This kind of remote is located in the local file system, but is external to the DVC project.

$ mkdir -p /tmp/dvc-storage
$ dvc remote add local /tmp/dvc-storage

You should now be able to run:

$ dvc push -r local

Existing stages

This project with the help of the Git tags reflects the sequence of actions that are run in the DVC get started guide. Feel free to checkout one of them and play with the DVC commands having the playground ready.

  • 0-git-init: Empty Git repository initialized.
  • 1-dvc-init: DVC has been initialized. .dvc/ with the cache directory created.
  • 2-track-data: Raw data file data.xml downloaded and tracked with DVC using dvc add. First .dvc file created.
  • 3-config-remote: Remote HTTP storage initialized. It's a shared read only storage that contains all data artifacts produced during next steps.
  • 4-import-data: Use dvc import to get the same data.xml from the DVC data registry.
  • 5-source-code: Source code downloaded and put into Git.
  • 6-prepare-stage: Create dvc.yaml and the first pipeline stage with dvc run. It transforms XML data into TSV.
  • 7-ml-pipeline: Feature extraction and train stages created. It takes data in TSV format and produces two .pkl files that contain serialized feature matrices. Train runs random forest classifier and creates the model.pkl file.
  • 8-evaluation: Evaluation stage. Runs the model on a test dataset to produce its performance AUC value. The result is dumped into a DVC metric file so that we can compare it with other experiments later.
  • 9-bigrams-model: Bigrams experiment, code has been modified to extract more features. We run dvc repro for the first time to illustrate how DVC can reuse cached files and detect changes along the computational graph, regenerating the model with the updated data.
  • 10-bigrams-experiment: Reproduce the evaluation stage with the bigrams based model.
  • 11-random-forest-experiments: Reproduce experiments to tune the random forest classifier parameters and select the best experiment.

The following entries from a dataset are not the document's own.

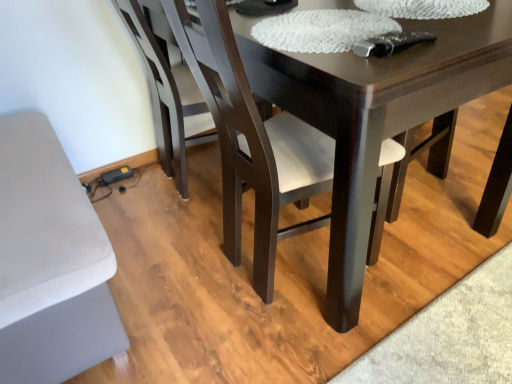
Question: From a real-world perspective, is dark wood chair at lower left, the 2th chair when ordered from front to back, positioned above or below dark wood chair at center, positioned as the first chair in front-to-back order?

Choices:
 (A) below
 (B) above

Answer: (A)

Question: From the image's perspective, is dark wood chair at lower left, which ranks as the first chair in back-to-front order, located above or below dark wood chair at center, positioned as the first chair in front-to-back order?

Choices:
 (A) above
 (B) below

Answer: (A)

Question: Is dark wood chair at lower left, the 2th chair when ordered from front to back, inside the boundaries of dark wood chair at center, positioned as the second chair in back-to-front order, or outside?

Choices:
 (A) inside
 (B) outside

Answer: (B)

Question: From the image's perspective, is dark wood chair at center, positioned as the first chair in front-to-back order, positioned above or below dark wood chair at lower left, the 2th chair when ordered from front to back?

Choices:
 (A) below
 (B) above

Answer: (A)

Question: Considering the positions of dark wood chair at center, positioned as the first chair in front-to-back order, and dark wood chair at lower left, the 2th chair when ordered from front to back, in the image, is dark wood chair at center, positioned as the first chair in front-to-back order, taller or shorter than dark wood chair at lower left, the 2th chair when ordered from front to back,?

Choices:
 (A) tall
 (B) short

Answer: (A)

Question: Would you say dark wood chair at center, positioned as the first chair in front-to-back order, is inside or outside dark wood chair at lower left, the 2th chair when ordered from front to back?

Choices:
 (A) outside
 (B) inside

Answer: (A)

Question: Would you say dark wood chair at center, positioned as the first chair in front-to-back order, is to the left or to the right of dark wood chair at lower left, which ranks as the first chair in back-to-front order, in the picture?

Choices:
 (A) right
 (B) left

Answer: (A)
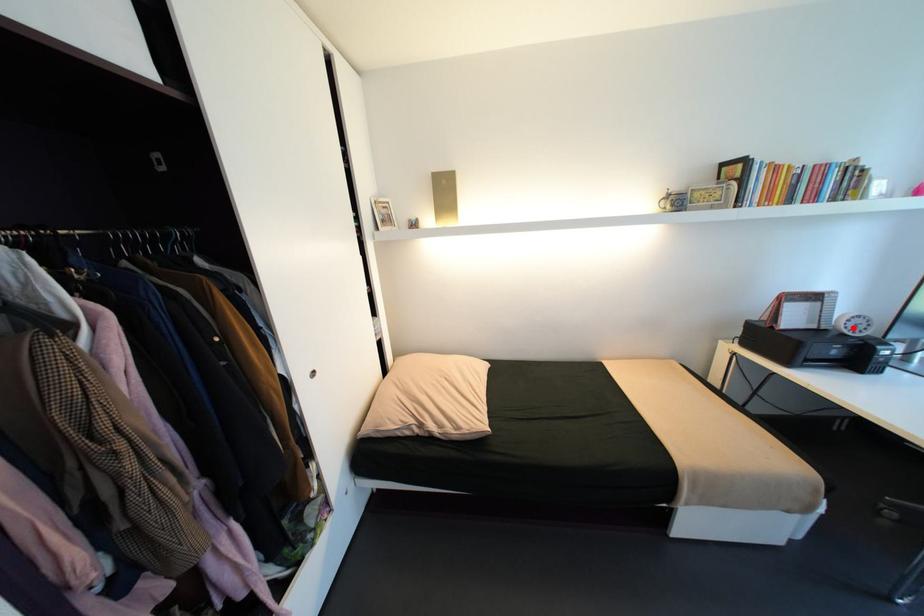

There are three additional tags:

  • baseline-experiment: First end-to-end result that we have performance metric for.
  • bigrams-experiment: Second experiment (model trained using bigrams features).
  • random-forest-experiments: Best of additional experiments tuning random forest parameters.

These tags can be used to illustrate -a or -T options across different DVC commands.

Project structure

The data files, DVC files, and results change as stages are created one by one. After cloning and using dvc pull to download data tracked by DVC, the workspace should look like this:

$ tree
.
├── README.md
├── data                  # <-- Directory with raw and intermediate data
│   ├── data.xml          # <-- Initial XML StackOverflow dataset (raw data)
│   ├── data.xml.dvc      # <-- .dvc file - a placeholder/pointer to raw data
│   ├── features          # <-- Extracted feature matrices
│   │   ├── test.pkl
│   │   └── train.pkl
│   └── prepared          # <-- Processed dataset (split and TSV formatted)
│       ├── test.tsv
│       └── train.tsv
├── dvc.lock
├── dvc.yaml              # <-- DVC pipeline file
├── model.pkl             # <-- Trained model file
├── params.yaml           # <-- Parameters file
├── prc.json              # <-- Precision-recall curve data points
├── roc.json              # <-- ROC curve data points
├── scores.json           # <-- Binary classifier final metrics (e.g. AUC)
└── src                   # <-- Source code to run the pipeline stages
    ├── evaluate.py
    ├── featurization.py
    ├── prepare.py
    ├── requirements.txt  # <-- Python dependencies needed in the project
    └── train.py